Segment Start: Available data

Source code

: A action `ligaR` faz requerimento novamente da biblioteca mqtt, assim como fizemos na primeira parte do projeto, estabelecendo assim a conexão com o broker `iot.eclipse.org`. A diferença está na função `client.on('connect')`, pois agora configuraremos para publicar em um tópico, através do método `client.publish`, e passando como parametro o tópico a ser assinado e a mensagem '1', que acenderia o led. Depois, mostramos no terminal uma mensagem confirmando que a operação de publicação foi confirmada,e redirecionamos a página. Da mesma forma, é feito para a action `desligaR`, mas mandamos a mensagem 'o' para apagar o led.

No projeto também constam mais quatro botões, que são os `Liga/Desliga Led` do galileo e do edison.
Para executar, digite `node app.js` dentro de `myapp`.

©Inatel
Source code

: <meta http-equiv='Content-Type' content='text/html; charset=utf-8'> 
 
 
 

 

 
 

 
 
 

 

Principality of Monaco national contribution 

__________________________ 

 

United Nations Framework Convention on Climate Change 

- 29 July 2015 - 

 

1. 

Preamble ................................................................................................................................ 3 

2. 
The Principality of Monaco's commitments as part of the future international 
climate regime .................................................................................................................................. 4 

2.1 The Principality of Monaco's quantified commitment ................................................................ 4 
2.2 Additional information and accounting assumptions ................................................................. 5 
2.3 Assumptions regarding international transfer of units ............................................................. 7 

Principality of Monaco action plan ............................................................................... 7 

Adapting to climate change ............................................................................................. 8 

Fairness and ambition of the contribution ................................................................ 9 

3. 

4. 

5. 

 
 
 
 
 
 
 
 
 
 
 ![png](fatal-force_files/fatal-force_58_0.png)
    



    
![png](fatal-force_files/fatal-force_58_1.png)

Segment End: Available data

Exercise:
Copy every line of the records above word for word, keeping their original order.

Exercise response:
Source code

: A action `ligaR` faz requerimento novamente da biblioteca mqtt, assim como fizemos na primeira parte do projeto, estabelecendo assim a conexão com o broker `iot.eclipse.org`. A diferença está na função `client.on('connect')`, pois agora configuraremos para publicar em um tópico, através do método `client.publish`, e passando como parametro o tópico a ser assinado e a mensagem '1', que acenderia o led. Depois, mostramos no terminal uma mensagem confirmando que a operação de publicação foi confirmada,e redirecionamos a página. Da mesma forma, é feito para a action `desligaR`, mas mandamos a mensagem 'o' para apagar o led.

No projeto também constam mais quatro botões, que são os `Liga/Desliga Led` do galileo e do edison.
Para executar, digite `node app.js` dentro de `myapp`.

©Inatel
Source code

: <meta http-equiv='Content-Type' content='text/html; charset=utf-8'> 
 
 
 

 

 
 

 
 
 

 

Principality of Monaco national contribution 

__________________________ 

 

United Nations Framework Convention on Climate Change 

- 29 July 2015 - 

 

1. 

Preamble ................................................................................................................................ 3 

2. 
The Principality of Monaco's commitments as part of the future international 
climate regime .................................................................................................................................. 4 

2.1 The Principality of Monaco's quantified commitment ................................................................ 4 
2.2 Additional information and accounting assumptions ................................................................. 5 
2.3 Assumptions regarding international transfer of units ............................................................. 7 

Principality of Monaco action plan ............................................................................... 7 

Adapting to climate change ............................................................................................. 8 

Fairness and ambition of the contribution ................................................................ 9 

3. 

4. 

5. 

 
 
 
 
 
 
 
 
 
 
 ![png](fatal-force_files/fatal-force_58_0.png)
    



    
![png](fatal-force_files/fatal-force_58_1.png)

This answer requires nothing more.